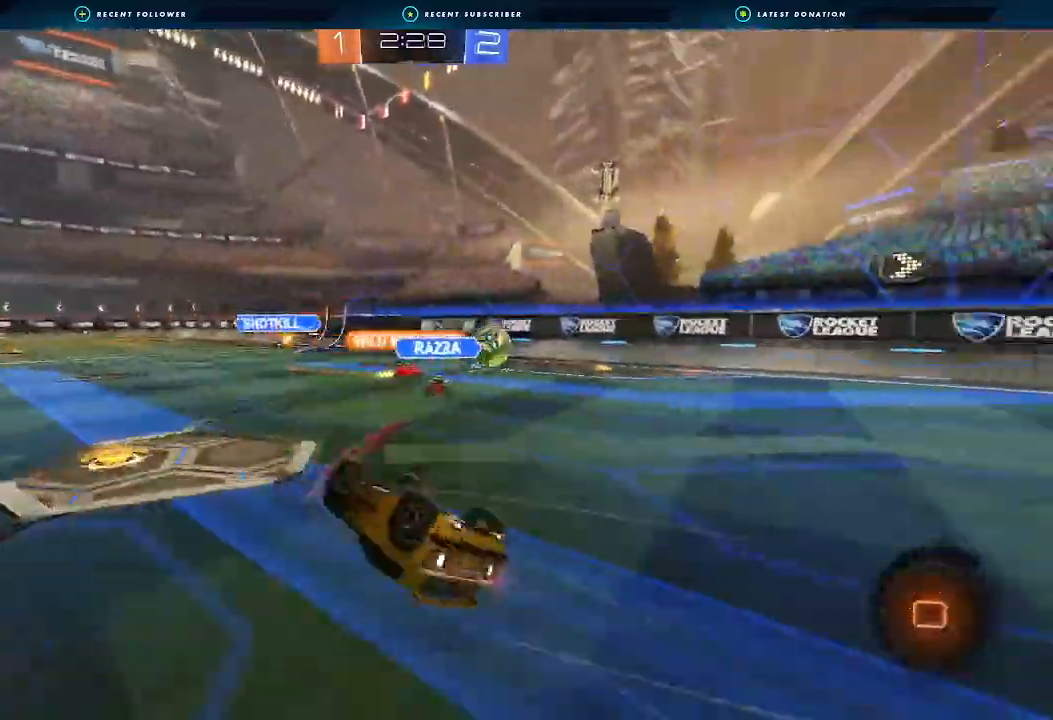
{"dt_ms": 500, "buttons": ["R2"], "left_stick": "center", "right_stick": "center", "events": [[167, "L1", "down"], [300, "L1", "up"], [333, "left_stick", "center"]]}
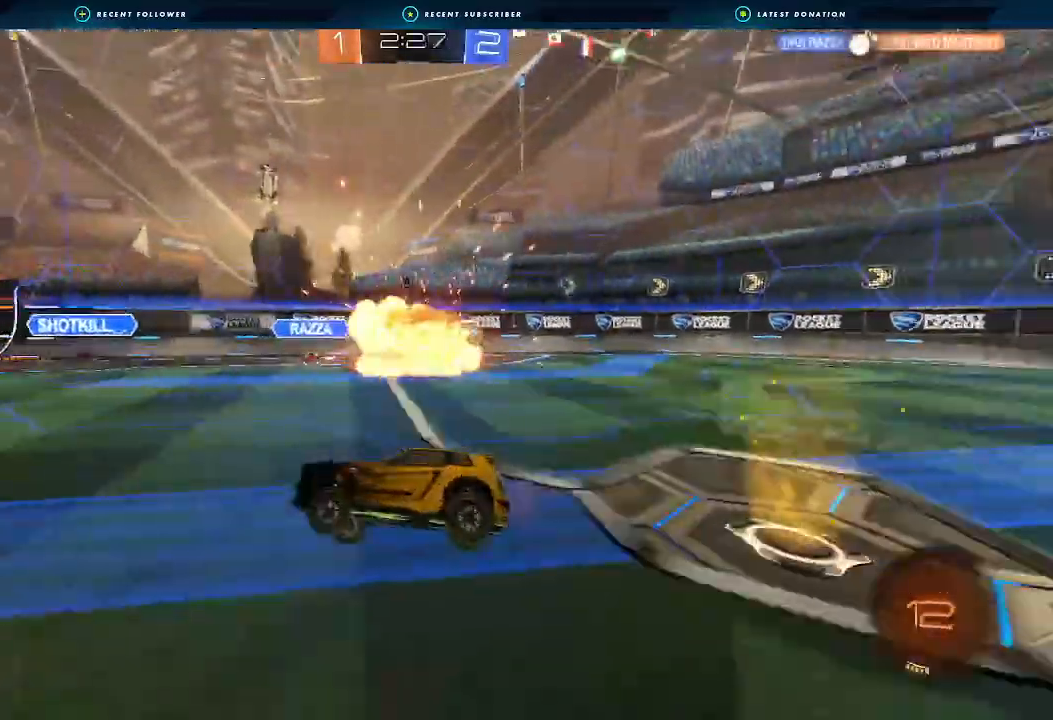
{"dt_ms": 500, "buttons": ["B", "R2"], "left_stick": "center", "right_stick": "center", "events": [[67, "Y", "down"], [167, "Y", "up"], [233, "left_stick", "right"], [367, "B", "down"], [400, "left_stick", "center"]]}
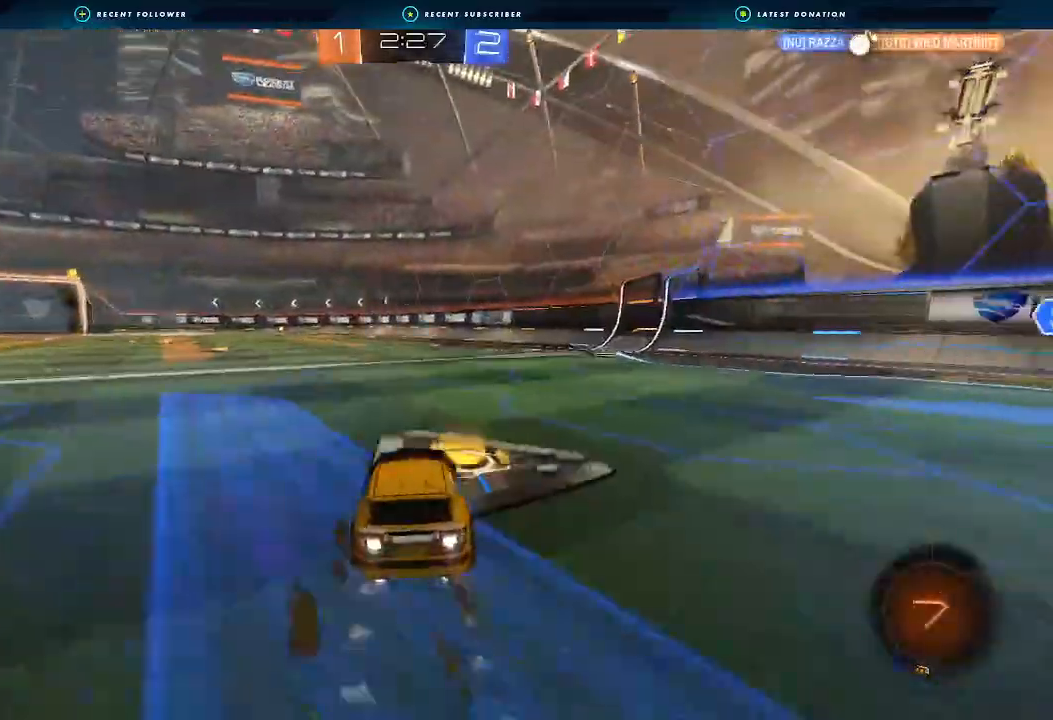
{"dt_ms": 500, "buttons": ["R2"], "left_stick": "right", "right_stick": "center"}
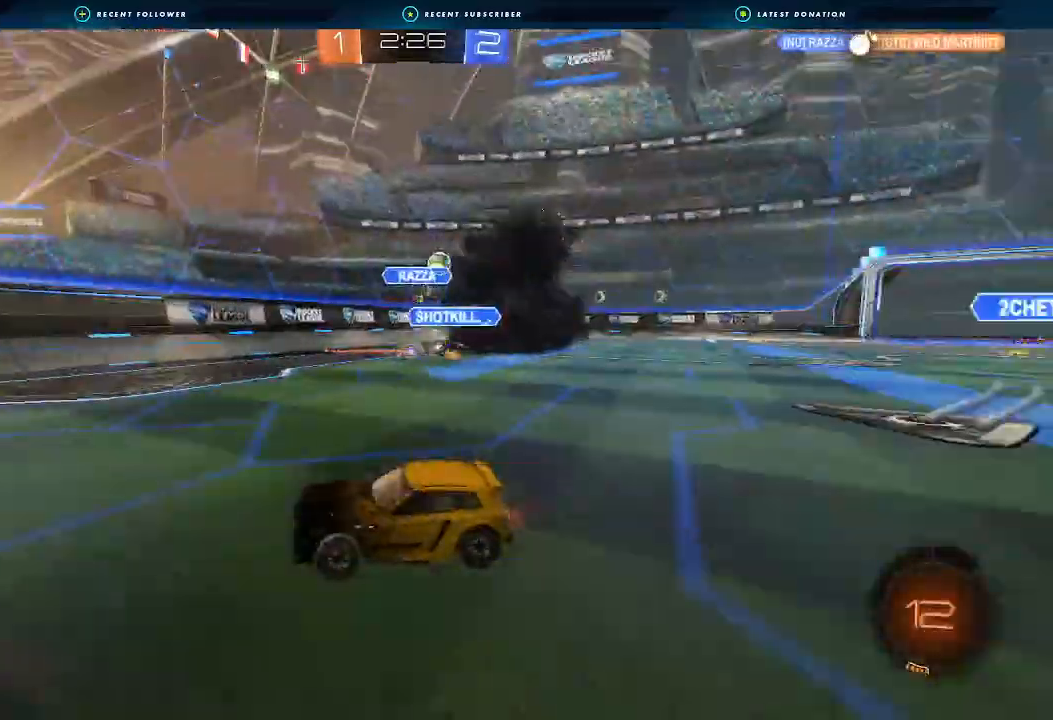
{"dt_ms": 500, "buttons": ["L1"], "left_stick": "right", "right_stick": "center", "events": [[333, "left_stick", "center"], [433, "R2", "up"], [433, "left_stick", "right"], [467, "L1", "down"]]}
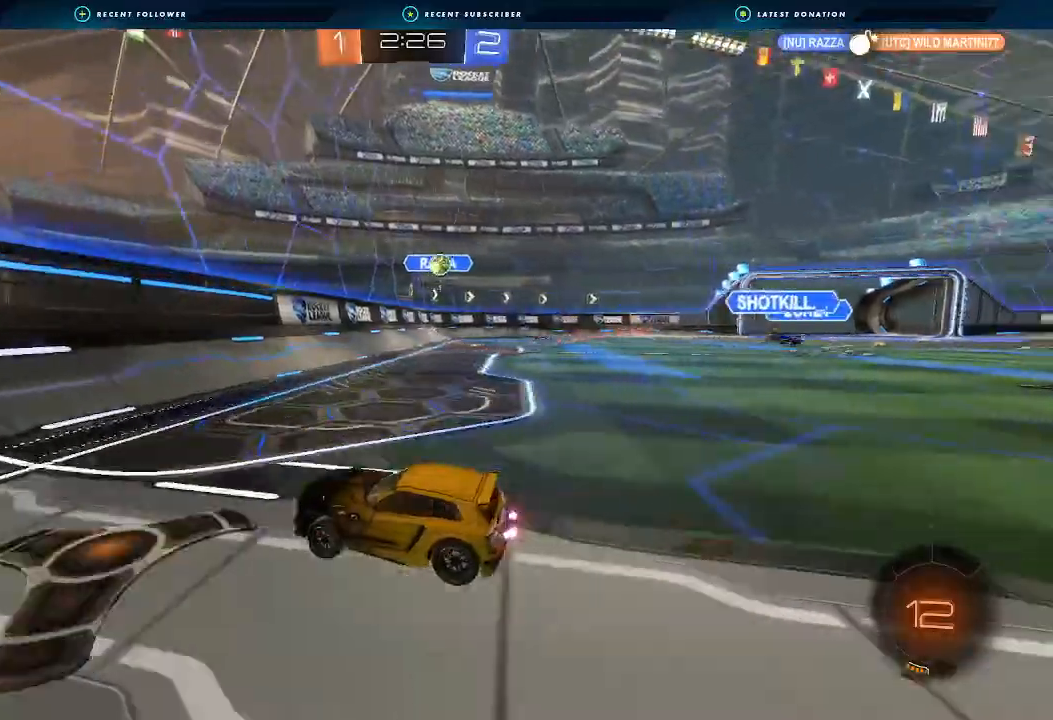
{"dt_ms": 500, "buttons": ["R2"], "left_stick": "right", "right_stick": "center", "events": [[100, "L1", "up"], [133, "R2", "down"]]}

__________

== EXERCISE REQUIREMENTS ==
Leaving out any pictures, write the records above out exactly as they are.

== TASK RESPONSE ==
{"dt_ms": 500, "buttons": ["R2"], "left_stick": "center", "right_stick": "center", "events": [[167, "L1", "down"], [300, "L1", "up"], [333, "left_stick", "center"]]}
{"dt_ms": 500, "buttons": ["B", "R2"], "left_stick": "center", "right_stick": "center", "events": [[67, "Y", "down"], [167, "Y", "up"], [233, "left_stick", "right"], [367, "B", "down"], [400, "left_stick", "center"]]}
{"dt_ms": 500, "buttons": ["R2"], "left_stick": "right", "right_stick": "center"}
{"dt_ms": 500, "buttons": ["L1"], "left_stick": "right", "right_stick": "center", "events": [[333, "left_stick", "center"], [433, "R2", "up"], [433, "left_stick", "right"], [467, "L1", "down"]]}
{"dt_ms": 500, "buttons": ["R2"], "left_stick": "right", "right_stick": "center", "events": [[100, "L1", "up"], [133, "R2", "down"]]}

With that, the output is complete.